In Lost highways, dove il canone riprodotto non è tanto quello tematico ma soprattutto quello strutturale, la semplice estremizzazione di un topos del genere noir (l'elemento onirico che rappresenta, spesso in modo ambiguo, la proiezione mentale del protagonista) crea una mise en abîme stordente e inquietante. Ciascuna delle due parti in cui è diviso il film può ragionevolmente essere valutata dallo spettatore come una proiezione mentale del protagonista dell'altra. Partendo dalla norma strutturale, attraverso la sua estremizzazione, lo straniamento porta ad una percezione anormale, radicalmente estranea, che obbliga ad una nuova e più ambigua decifrazione. Il finale di Blue velvet è talmente banale e di cattivo gusto da essere inquietante nella sua insensatezza. Partendo dalla visione della superficie, lo sguardo ne avverte la meschinità e prova un senso di vertigine, intuendo un nuovo senso oscuro che sta nascosto al di sotto. L'introduzione dell'ambiguità in un contesto normale è una delle più potenti armi dello straniamento lynchiano: distrugge la certezza delle cose, il senso univoco in favore di un senso profondo polimorfo, ambiguo e fatto di risonanze irrazionali invece che di assiomi e sillogismi. Il vero aspetto della realtà è mostruoso e inquietante, e ha poco a che fare con le logiche della veglia. È a tutti gli effetti un senso "notturno", che solo la mente intorpidita e illogica può scorgere.

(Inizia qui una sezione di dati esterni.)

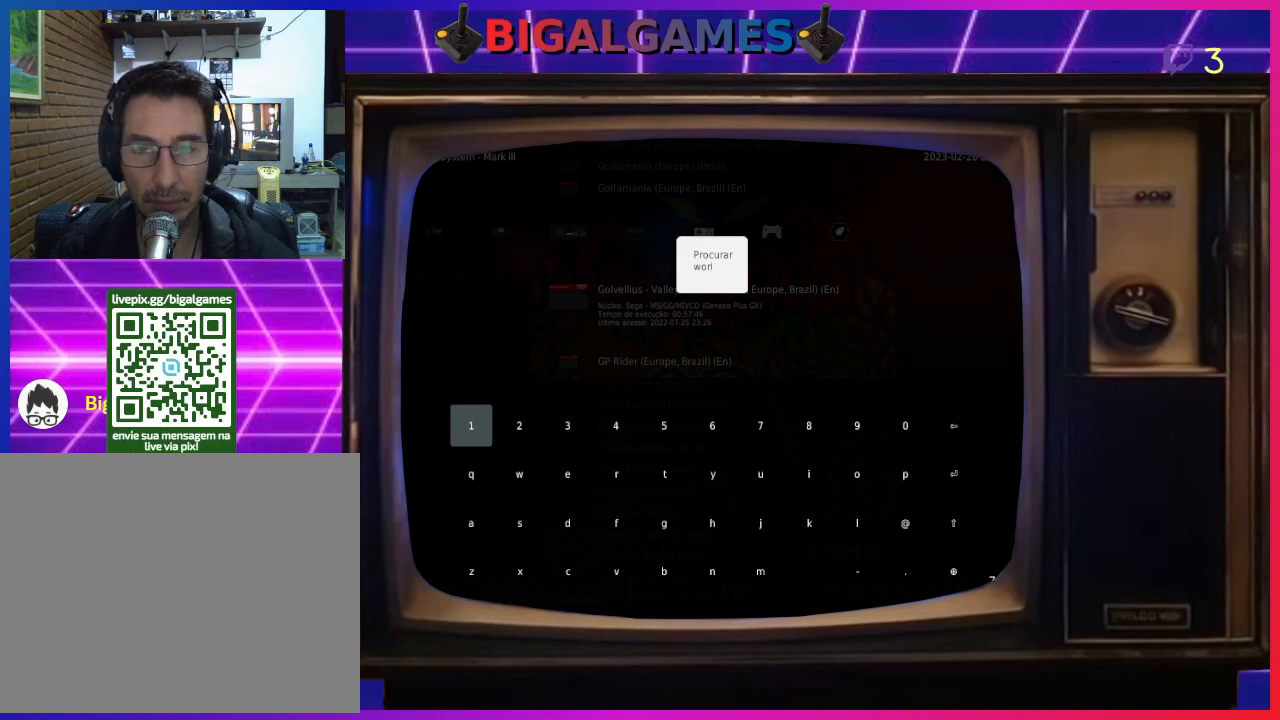
{"buttons": [], "left_stick": "center", "events": []}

Nel cinema di David Lynch, il sogno è una questione di forma, più che di sostanza, e la creazione di una struttura onirica è più importante della messa in scena delle rappresentazioni dell'inconscio. Lynch non racconta storie surreali osservate lucidamente, ma piuttosto storie banali (almeno secondo i canoni della suspension of disbelief cinematografica) con uno sguardo allucinato, la cui principale caratteristica è l'estrema lentezza, la diversa durata del tempo. È una visione rallentata e intorpidita, sia nei movimenti di macchina (Lynch è solito "zavorrare" la macchina da presa con sacchi di sabbia per accentuare questo impaccio dello sguardo) che nell'incedere narrativo. La sequenza del teatro di Mulholland drive, dove le due protagoniste assistono allo spettacolo di una cantante che si esibisce in playback, dura troppo, è troppo insistita per la sua importanza apparentemente limitata. Rappresentata in modo piuttosto classico, essa finisce però, proprio per il suo trascinarsi oltre il lecito, col creare inquietudine e smarrimento. Come spesso accade d'altronde nel cinema di Lynch, dove una scena banale o secondaria è dilatata temporalmente oltre misura, fino alla deformazione.

Si crea, in questo modo, un costante fuori sincrono fra sguardo e mondo rappresentato. Lynch riprende attraverso la lente di una visione pesantemente rallentata e impastata, che in rapporto alla sostanza delle sue storie produce un costante straniamento. Guardando le cose con un tempo diverso si rivela un nuovo senso e appaiono alla vista le cose oscure e nascoste, la parte sommersa dell'iceberg, il cuore selvaggio della realtà. Una nuova forma di visione, come nell'Herzog di Herz aus glas e Die grosse ekstase des Bildschnitzers Steiner, dove la frammentazione dell'immagine rallentata porta alla contemplazione estatica di un'altra verità più profonda. È così che viene a rivelarsi la totale corrispondenza tematica fra The Straight story, spesso considerato un corpo estraneo, e il resto dell'opus lynchiano. In Una storia vera, ciò che altrove era impostato strutturalmente (il fuori sincrono della visione) è ora traslato sul piano del contenuto: non è più lo sguardo di Lynch ad essere più lento rispetto allo scorrere delle cose, ma quello del suo protagonista. Sulla sua motofalciatrice, Straight contempla lentamente un mondo che si muove veloce (la scena dei ciclisti che lo superano in massa, creando un senso di vertigine), e si riappropria del senso segreto, questa volta sereno (è questa, semmai, la novità), delle cose.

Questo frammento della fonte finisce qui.